Douglas finished 2nd in the popular balloting with 29.5% (1,382,713) but despite his vigorous campaign, he carried only Missouri and 3 out of 7 New Jersey electors, for a total of 12 electoral votes.

Breckinridge swept the Solid South for 72 electoral votes, but won only 18% of the popular vote; Bell carried Tennessee, Kentucky, and Virginia for a total of 39 electoral votes, and only 12.6% of the national popular ballots.

As soon as Lincoln was formally elected, the South began to make good on its promises to secede, as South Carolina led the other Southern States out of the Union.
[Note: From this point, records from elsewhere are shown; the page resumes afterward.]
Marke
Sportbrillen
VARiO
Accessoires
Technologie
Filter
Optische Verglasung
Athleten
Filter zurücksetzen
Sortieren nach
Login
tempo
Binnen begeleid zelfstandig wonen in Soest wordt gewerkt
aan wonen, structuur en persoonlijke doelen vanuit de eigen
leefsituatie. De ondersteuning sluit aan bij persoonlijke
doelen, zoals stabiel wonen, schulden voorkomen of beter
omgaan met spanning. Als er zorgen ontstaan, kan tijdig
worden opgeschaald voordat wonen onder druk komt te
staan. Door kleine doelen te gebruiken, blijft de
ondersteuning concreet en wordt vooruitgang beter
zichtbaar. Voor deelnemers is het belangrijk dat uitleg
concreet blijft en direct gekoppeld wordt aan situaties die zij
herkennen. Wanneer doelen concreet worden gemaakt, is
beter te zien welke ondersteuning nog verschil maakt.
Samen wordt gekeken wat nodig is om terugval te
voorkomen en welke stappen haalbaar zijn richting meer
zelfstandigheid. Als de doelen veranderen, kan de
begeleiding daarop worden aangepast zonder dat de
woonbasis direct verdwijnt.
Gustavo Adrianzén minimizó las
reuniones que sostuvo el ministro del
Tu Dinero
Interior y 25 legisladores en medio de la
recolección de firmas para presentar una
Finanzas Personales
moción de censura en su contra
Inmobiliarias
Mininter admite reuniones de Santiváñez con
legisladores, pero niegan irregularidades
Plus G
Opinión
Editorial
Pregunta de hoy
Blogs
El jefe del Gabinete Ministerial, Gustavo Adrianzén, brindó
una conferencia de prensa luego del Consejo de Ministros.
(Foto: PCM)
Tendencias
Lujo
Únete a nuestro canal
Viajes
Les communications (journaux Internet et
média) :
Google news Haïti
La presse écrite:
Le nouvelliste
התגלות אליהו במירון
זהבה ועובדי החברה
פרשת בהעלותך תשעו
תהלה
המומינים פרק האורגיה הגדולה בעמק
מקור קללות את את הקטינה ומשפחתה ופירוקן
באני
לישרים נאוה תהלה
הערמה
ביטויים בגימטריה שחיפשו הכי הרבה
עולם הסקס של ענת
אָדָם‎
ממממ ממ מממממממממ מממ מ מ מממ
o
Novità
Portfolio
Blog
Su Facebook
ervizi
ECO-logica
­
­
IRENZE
First Term: March 4, 1861 . . .

The mood of the capital was tense as Lincoln was sworn in by Chief Justice Roger B. Taney. Seven Southern States had already seceded from the Union and for the 1st time the new President's military escort was used as much for protection as for show. In his inaugural address, Lincoln assured the Southerners: "The Government will not assail you. You have no conflict without being yourselves the aggressors." Within 5 weeks, he had expertly manipulated the situation of South Carolina's Fort Sumter so as to trap the Confederacy into firing the 1st shots of the Civil War. Northern public opinion, which had been bitterly divided before the attack on Sumter, was immediately crystallized behind Lincoln's "War for the Union."